The district’s virtual reality offerings also include nature hikes, scuba diving, and tai chi. Classes originated from Beat Saber, the virtual reality game where players smash with sabers on colorful obstacles that represent musical beats. District CEO Kara Ralston played it and was overwhelmed by the exhilaration she felt.
She used a virtual reality travel program to get to the edge of a canyon above the Colorado River. It was so real that his fear of heights kicked in.
Virtual reality, Ralston decided, could be used in district wellness programs as a way to overcome barriers that limit movement and increase isolation like immobility, health conditions, finances and COVID-19 pandemic.
“It’s very exciting, and we need thrills in life,” she said. “People are isolated and they have different levels of depression. Life can get a little hopeless.
On a recent Tuesday, three elderly people sat several feet apart, outfitted in goggles and a pair of hand controls. The lesson series started a month ago with an introductory session focused on learning how to use the equipment. On this day, participants could travel wherever they wanted.

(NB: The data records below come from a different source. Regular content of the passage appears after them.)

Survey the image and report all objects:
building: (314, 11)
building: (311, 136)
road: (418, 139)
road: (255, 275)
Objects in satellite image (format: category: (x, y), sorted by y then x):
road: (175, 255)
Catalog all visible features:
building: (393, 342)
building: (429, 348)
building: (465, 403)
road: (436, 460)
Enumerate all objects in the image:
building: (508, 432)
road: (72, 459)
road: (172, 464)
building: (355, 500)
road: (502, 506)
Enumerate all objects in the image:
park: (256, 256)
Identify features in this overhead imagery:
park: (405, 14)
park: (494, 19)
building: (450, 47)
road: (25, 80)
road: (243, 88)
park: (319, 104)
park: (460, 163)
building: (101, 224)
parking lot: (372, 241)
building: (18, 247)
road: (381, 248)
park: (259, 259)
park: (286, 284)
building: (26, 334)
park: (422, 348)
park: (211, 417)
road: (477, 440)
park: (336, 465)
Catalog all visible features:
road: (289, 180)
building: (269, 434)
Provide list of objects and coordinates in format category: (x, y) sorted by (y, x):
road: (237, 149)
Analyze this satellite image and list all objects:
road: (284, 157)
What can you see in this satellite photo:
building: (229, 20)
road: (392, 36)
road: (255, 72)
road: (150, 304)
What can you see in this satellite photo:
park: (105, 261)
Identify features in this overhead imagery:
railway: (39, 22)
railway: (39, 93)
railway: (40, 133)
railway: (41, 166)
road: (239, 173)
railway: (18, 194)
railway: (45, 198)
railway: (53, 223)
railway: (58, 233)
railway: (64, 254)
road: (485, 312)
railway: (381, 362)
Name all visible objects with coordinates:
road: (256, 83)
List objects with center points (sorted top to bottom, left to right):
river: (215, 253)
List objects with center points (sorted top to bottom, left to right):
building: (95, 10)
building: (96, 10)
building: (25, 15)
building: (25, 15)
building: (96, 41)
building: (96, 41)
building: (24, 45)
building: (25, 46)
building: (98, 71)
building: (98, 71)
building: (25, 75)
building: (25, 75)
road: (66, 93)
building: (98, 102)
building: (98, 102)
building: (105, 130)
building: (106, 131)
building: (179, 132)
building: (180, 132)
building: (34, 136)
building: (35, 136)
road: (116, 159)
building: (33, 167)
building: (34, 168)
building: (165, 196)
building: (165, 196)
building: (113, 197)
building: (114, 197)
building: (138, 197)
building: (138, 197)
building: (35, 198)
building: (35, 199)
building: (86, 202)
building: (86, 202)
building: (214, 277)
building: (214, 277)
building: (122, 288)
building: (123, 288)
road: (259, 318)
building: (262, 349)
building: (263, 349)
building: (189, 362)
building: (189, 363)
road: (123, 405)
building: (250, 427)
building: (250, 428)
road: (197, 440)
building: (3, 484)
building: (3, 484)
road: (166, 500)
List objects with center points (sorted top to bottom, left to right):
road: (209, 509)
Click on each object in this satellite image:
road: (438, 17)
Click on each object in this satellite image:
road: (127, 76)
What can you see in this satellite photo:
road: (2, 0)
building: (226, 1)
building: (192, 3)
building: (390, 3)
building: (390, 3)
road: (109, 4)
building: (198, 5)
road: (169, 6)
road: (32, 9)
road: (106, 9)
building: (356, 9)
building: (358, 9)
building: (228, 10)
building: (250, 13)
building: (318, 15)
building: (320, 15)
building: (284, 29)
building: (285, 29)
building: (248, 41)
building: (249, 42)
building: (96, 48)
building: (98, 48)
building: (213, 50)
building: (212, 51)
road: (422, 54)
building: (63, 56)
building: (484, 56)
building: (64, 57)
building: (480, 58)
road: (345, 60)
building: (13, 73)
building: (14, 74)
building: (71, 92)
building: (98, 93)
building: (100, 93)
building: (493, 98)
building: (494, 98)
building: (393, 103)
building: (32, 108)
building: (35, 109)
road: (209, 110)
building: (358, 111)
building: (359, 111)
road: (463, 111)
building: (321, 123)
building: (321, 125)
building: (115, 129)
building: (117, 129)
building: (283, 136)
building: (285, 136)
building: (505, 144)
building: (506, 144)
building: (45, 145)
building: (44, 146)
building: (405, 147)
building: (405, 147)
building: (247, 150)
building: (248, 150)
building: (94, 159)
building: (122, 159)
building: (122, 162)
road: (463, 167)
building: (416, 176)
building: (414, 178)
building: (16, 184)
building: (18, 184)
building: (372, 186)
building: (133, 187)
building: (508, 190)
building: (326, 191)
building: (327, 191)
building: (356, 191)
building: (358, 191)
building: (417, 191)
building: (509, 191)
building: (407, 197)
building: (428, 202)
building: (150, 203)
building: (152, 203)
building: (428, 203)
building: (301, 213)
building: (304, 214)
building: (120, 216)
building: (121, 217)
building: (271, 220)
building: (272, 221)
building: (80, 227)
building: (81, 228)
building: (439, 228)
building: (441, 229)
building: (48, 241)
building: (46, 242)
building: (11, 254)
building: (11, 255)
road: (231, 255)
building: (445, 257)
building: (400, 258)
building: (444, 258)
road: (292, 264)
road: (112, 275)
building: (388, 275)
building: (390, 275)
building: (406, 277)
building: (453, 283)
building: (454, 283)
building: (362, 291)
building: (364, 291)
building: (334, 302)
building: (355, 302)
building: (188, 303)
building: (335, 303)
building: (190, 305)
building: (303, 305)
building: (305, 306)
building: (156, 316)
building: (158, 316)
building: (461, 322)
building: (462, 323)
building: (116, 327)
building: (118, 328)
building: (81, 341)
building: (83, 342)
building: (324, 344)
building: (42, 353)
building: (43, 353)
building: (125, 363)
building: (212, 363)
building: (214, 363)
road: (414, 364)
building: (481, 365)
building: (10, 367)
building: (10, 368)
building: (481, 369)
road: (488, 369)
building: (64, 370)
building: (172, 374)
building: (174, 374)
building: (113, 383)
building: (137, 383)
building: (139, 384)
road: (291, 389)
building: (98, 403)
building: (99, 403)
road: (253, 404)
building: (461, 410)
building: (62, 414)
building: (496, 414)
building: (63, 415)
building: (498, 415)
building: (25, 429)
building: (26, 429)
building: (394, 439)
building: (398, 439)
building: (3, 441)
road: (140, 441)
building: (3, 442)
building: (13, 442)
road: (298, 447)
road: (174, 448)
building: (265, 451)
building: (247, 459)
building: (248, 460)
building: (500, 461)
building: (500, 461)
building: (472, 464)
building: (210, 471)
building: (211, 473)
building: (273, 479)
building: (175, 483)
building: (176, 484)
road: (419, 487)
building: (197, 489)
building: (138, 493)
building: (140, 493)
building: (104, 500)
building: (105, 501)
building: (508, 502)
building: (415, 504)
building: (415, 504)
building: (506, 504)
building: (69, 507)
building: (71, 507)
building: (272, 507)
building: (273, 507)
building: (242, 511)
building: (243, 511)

“Let me grab a mask and I’ll take you to Iceland,” quipped one of three district workers who lead the class and help participants with technology.
Another coach offered a travel tip to an elderly person visiting Machu Picchu in Peru.
“You will see llamas. Be careful because they will spit,” she said.
With a click of her remote, Joanne Davidson teleported from the Eiffel Tower to New South Wales, Australia, and the sail-like hulls of the Sydney Opera House. She is 86, a retired educator who was once principal of Hueneme High School.
Davidson is planning an actual trip to New Zealand, but fears his travel days may be limited. Virtual reality intrigues her in part because her grandson, a high school sophomore, uses the technology to play games.
“He wants to box and do all these things,” she said. “I just want to see things.”
She clicked the remote again and in an instant she was swimming with the fish of the Great Barrier Reef in Australia.
“I can almost touch the coral,” Davidson said.